◆ TASK GOAL: Report every line of the items that contains the string "parmesan". Matching is case-sensitive.

◆ EXCERPTED RECORDS:
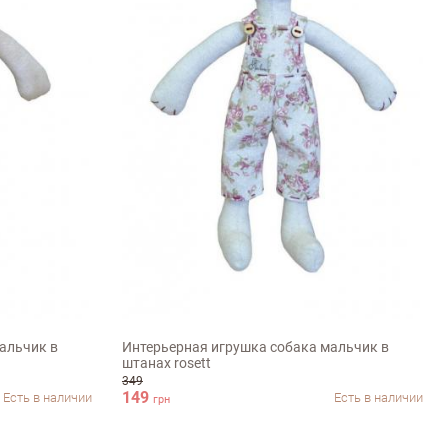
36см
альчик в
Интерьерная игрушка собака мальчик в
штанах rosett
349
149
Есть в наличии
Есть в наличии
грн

--

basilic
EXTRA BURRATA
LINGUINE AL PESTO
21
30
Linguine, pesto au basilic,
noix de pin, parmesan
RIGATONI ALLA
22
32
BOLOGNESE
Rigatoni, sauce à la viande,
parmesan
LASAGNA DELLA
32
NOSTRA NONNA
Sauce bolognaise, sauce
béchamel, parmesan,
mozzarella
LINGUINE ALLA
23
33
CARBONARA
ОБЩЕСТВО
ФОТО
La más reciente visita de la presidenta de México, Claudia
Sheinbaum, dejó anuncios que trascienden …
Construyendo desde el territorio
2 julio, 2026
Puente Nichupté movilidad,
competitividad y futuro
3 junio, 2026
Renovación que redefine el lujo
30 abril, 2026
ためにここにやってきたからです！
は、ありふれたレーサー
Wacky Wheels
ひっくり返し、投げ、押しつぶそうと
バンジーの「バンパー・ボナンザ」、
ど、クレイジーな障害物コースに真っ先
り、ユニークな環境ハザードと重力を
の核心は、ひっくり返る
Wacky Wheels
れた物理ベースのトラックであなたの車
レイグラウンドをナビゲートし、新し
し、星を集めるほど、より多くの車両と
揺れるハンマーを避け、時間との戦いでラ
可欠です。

◆ ANSWER FOR THE TASK:
noix de pin, parmesan
parmesan
béchamel, parmesan,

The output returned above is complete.